Exercise brief - Which lines of the entries below hold the word "inputs"? Report each of them.

Items from a data source -
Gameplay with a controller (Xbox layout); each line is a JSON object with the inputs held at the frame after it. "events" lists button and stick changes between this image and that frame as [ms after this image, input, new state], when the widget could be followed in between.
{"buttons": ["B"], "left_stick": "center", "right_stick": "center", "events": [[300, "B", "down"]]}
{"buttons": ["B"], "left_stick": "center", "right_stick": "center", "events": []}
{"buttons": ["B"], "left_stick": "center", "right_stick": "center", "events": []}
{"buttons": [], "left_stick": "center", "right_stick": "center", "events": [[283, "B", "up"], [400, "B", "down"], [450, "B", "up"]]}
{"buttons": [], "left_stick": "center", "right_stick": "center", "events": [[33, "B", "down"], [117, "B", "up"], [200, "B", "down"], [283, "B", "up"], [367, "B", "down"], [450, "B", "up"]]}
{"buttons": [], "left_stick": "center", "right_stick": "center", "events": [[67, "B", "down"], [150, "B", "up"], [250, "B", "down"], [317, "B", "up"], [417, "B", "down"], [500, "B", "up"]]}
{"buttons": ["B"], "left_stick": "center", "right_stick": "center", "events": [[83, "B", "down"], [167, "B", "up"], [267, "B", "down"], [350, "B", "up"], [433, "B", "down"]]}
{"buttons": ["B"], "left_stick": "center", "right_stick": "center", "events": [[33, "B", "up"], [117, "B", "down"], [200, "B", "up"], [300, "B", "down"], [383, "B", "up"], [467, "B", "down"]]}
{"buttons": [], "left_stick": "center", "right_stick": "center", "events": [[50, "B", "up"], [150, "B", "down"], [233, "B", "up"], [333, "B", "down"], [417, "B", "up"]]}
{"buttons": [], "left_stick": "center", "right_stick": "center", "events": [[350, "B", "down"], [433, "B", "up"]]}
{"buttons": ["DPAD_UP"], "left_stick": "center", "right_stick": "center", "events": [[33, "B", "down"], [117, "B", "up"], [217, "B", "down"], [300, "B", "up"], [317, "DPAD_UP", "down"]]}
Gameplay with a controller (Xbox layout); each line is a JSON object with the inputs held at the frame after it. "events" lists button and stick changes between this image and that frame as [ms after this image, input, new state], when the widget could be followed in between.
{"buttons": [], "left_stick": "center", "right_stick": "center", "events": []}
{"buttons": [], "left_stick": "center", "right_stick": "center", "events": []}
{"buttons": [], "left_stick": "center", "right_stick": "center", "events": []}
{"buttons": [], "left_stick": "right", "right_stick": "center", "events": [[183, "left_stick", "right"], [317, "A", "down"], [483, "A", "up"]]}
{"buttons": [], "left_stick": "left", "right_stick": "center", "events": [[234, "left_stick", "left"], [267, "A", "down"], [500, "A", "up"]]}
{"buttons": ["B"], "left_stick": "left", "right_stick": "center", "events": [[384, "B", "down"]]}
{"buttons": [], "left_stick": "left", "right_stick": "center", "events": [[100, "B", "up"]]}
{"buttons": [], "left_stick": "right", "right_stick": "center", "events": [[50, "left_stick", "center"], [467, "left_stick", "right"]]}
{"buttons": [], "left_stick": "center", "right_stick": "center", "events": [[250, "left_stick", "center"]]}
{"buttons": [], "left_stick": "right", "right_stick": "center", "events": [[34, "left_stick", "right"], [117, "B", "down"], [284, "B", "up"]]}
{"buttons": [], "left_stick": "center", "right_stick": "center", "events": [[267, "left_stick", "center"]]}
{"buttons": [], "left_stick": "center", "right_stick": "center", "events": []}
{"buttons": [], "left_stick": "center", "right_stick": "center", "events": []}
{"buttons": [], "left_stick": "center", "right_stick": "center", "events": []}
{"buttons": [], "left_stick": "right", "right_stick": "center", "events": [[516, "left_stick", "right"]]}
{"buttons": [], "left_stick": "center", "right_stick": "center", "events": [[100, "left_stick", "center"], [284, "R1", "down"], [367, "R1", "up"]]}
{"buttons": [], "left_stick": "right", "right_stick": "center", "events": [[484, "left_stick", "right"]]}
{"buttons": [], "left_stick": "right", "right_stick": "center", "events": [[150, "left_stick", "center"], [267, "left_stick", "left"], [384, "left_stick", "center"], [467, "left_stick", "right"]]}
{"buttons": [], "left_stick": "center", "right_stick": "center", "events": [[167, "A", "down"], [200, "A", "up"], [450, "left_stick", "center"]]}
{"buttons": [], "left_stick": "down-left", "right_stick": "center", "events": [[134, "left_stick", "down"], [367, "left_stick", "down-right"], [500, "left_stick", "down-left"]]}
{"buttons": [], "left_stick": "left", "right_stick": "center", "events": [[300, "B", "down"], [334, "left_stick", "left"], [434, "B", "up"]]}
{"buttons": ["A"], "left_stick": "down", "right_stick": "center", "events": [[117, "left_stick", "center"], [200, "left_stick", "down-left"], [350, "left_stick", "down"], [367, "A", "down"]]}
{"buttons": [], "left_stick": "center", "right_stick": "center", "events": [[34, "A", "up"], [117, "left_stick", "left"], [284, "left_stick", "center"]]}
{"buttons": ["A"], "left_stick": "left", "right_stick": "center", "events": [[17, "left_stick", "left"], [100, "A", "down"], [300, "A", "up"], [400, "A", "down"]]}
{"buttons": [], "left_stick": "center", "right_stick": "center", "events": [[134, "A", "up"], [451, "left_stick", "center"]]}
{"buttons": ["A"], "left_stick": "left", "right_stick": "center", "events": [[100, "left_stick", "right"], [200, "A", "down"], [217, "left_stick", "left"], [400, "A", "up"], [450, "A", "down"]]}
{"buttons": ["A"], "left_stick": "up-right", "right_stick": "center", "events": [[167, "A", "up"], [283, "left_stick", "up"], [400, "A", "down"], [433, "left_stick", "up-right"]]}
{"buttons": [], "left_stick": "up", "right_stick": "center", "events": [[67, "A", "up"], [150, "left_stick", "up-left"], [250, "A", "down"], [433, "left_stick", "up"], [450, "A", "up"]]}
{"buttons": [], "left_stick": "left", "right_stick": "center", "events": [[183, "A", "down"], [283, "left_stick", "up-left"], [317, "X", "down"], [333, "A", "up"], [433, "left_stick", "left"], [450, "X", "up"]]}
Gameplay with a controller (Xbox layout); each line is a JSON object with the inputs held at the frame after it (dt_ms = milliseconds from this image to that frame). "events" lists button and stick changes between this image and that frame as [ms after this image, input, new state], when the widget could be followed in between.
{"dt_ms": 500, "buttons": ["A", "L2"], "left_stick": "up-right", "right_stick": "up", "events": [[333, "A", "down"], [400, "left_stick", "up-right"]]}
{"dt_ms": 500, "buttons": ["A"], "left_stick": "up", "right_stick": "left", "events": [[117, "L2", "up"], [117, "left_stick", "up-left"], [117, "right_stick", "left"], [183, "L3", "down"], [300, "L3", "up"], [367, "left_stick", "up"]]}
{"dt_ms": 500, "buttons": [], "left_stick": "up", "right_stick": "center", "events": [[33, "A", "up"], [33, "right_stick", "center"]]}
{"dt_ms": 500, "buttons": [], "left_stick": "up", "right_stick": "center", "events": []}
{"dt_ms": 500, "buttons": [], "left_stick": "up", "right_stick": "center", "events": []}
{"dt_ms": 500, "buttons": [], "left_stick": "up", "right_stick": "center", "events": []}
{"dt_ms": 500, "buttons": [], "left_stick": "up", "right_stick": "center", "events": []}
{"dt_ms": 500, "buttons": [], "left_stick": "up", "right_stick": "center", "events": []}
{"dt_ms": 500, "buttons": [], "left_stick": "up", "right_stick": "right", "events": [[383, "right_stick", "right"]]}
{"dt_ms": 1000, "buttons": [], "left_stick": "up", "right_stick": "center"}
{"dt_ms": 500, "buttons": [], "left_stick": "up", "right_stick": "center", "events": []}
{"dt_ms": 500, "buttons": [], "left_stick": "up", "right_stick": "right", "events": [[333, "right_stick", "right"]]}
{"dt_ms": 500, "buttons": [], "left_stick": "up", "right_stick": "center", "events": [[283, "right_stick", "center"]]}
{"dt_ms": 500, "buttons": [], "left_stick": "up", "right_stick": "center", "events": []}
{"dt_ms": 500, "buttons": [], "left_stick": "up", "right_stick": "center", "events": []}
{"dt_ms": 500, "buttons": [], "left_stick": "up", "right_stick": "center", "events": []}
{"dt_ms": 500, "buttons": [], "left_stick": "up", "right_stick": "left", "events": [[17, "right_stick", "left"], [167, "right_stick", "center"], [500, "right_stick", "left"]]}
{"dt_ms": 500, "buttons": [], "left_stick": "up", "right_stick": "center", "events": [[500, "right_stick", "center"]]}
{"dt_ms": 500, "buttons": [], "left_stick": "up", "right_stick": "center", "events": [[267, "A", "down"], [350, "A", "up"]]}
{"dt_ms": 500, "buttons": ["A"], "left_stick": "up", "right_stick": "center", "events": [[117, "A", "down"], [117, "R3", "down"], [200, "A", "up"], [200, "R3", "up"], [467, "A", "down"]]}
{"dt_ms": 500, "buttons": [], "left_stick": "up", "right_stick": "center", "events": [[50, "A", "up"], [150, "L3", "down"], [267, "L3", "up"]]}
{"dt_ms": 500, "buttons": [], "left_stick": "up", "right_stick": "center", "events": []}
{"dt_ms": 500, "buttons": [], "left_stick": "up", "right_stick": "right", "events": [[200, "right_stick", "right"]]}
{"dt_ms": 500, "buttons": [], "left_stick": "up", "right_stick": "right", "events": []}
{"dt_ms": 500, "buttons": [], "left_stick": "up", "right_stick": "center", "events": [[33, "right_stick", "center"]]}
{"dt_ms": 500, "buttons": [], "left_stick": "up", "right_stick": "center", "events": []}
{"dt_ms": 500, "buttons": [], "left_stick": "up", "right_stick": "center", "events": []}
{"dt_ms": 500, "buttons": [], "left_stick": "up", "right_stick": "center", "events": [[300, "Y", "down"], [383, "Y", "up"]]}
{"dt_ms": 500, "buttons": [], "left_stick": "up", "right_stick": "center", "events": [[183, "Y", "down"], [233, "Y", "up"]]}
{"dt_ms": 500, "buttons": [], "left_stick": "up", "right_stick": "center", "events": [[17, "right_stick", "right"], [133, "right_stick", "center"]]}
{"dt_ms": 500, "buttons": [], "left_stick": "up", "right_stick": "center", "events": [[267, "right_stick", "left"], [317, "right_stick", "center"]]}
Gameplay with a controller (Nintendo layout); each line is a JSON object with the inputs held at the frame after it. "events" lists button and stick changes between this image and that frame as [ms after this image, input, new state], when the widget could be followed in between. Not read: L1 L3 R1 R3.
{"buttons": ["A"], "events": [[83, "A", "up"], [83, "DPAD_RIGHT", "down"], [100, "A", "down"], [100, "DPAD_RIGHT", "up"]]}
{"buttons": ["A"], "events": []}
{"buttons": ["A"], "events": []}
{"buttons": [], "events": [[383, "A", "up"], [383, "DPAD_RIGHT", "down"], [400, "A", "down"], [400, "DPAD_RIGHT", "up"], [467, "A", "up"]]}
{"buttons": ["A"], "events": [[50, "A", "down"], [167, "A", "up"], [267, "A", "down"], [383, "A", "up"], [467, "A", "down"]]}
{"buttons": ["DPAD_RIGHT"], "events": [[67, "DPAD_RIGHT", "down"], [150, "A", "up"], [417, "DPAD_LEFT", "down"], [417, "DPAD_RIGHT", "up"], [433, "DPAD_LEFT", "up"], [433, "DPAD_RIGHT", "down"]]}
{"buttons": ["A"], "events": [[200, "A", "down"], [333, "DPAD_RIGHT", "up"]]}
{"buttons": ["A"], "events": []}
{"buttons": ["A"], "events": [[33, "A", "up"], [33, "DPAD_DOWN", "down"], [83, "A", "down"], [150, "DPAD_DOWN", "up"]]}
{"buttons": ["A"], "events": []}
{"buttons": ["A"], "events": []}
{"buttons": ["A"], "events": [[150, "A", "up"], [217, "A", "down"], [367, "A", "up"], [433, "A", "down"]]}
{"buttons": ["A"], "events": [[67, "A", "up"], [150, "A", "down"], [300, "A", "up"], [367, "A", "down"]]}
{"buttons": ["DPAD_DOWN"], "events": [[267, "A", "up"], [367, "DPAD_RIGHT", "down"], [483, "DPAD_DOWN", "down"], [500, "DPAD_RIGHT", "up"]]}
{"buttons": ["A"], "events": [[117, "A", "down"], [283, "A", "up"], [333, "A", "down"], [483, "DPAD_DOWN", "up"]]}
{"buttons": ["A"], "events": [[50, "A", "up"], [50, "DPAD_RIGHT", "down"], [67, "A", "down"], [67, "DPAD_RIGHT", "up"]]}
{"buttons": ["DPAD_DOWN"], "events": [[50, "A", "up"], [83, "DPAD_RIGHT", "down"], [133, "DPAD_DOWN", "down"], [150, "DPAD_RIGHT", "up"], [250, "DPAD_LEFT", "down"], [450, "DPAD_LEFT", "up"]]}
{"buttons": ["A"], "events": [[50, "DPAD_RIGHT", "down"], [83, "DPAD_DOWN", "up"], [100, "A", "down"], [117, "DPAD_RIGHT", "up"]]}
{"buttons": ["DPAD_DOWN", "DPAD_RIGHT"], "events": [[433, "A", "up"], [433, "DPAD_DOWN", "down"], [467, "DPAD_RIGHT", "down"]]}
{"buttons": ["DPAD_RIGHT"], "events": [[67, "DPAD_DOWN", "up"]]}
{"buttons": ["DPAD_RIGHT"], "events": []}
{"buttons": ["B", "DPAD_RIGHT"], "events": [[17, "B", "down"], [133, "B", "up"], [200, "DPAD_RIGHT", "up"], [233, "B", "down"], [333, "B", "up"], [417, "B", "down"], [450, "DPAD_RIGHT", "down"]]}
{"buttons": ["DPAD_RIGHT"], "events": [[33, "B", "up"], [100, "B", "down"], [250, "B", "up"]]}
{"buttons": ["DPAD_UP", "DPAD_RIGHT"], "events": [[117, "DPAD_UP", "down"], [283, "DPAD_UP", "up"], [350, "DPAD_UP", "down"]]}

Your solution -
Gameplay with a controller (Xbox layout); each line is a JSON object with the inputs held at the frame after it. "events" lists button and stick changes between this image and that frame as [ms after this image, input, new state], when the widget could be followed in between.
Gameplay with a controller (Xbox layout); each line is a JSON object with the inputs held at the frame after it. "events" lists button and stick changes between this image and that frame as [ms after this image, input, new state], when the widget could be followed in between.
Gameplay with a controller (Xbox layout); each line is a JSON object with the inputs held at the frame after it (dt_ms = milliseconds from this image to that frame). "events" lists button and stick changes between this image and that frame as [ms after this image, input, new state], when the widget could be followed in between.
Gameplay with a controller (Nintendo layout); each line is a JSON object with the inputs held at the frame after it. "events" lists button and stick changes between this image and that frame as [ms after this image, input, new state], when the widget could be followed in between. Not read: L1 L3 R1 R3.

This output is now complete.